Molesky, who was then a lecturer at Harvard University, would get books from the campus library and mail them to Miller. Each author would write a chapter and then e-mail it to the other for editing.

“We were always on the same page as far as the argument, but we have very different writing styles,” Molesky said.

The book starts in 1704 with the French massacre of colonists in Deerfield, Mass. Miller and Molesky wrote, “From this blood shed, it is possible to glean the beginnings of an American national identity forged in opposition to the constant threat from New France.”

The book details the next 350 years of the United States’ relationship with France. It follows the two countries’ dealings throughout the Revolutionary War, the Civil War, World War I and II, and the current war in Iraq.

“We can talk about Lafayette and Yorktown, but this idea that it has been 200 years of sweetness is wrong,” Miller said. “It has been 200 years of friction.”

Molesky views the cause of the conflict between the two countries as France’s “hyper-nationalistic sense of their role in the world.”

“France has refused to come to grips with its diminished status as a country whose greatest general was a foreigner, whose greatest warrior was a teenage girl and whose last great military victory came on the plains of Wagram in 1809,” Miller and Molesky wrote in “Our Oldest Enemy.”

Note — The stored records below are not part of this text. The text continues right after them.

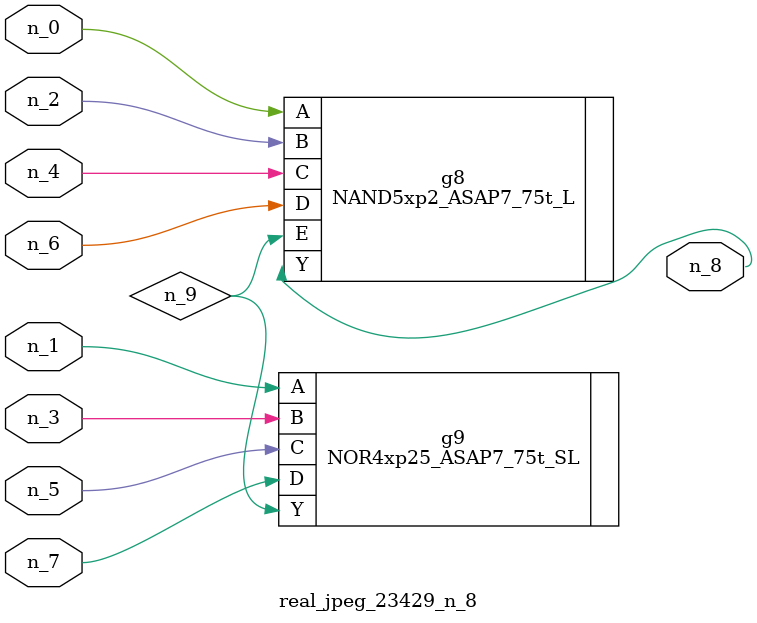
<source format=v>
module real_jpeg_23429_n_8 (n_5, n_4, n_0, n_1, n_2, n_6, n_7, n_3, n_8);

input n_5;
input n_4;
input n_0;
input n_1;
input n_2;
input n_6;
input n_7;
input n_3;

output n_8;

wire n_9;

NAND5xp2_ASAP7_75t_L g8 ( 
.A(n_0),
.B(n_2),
.C(n_4),
.D(n_6),
.E(n_9),
.Y(n_8)
);

NOR4xp25_ASAP7_75t_SL g9 ( 
.A(n_1),
.B(n_3),
.C(n_5),
.D(n_7),
.Y(n_9)
);


endmodule
</source>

France’s opposition to the war in Iraq did not surprise either author, but they were dismayed by the country’s continuing proclamations of friendship with the United States. Miller was shocked the French government said France was friends with the United States at the U.N. Security Council but then showed support for Secretary-General Kofi Annan’s view that the war in Iraq is illegal.

Miller and Molesky do not view the book as an attack on the French.

“We don’t attack French culture as a whole,” Molesky said. “We’re simply telling the history as it is.”

“It is obviously a critical look at the history,” Miller said. “I hope [readers] will realize that the book tells a series of fascinating but little-known stories. … The history of Franco-American relations is much more interesting and complex than is commonly understood.”

In Miller and Molesky’s opinion, this relationship is not likely to change in the future and should be approached with “cautious pessimism.”

“There is little reason to think things will change dramatically,” Miller said. “Europe is important. Relations are worth improving, but don’t hope for too much. … The more things change, the more they stay the same and our leaders need to recognize this.”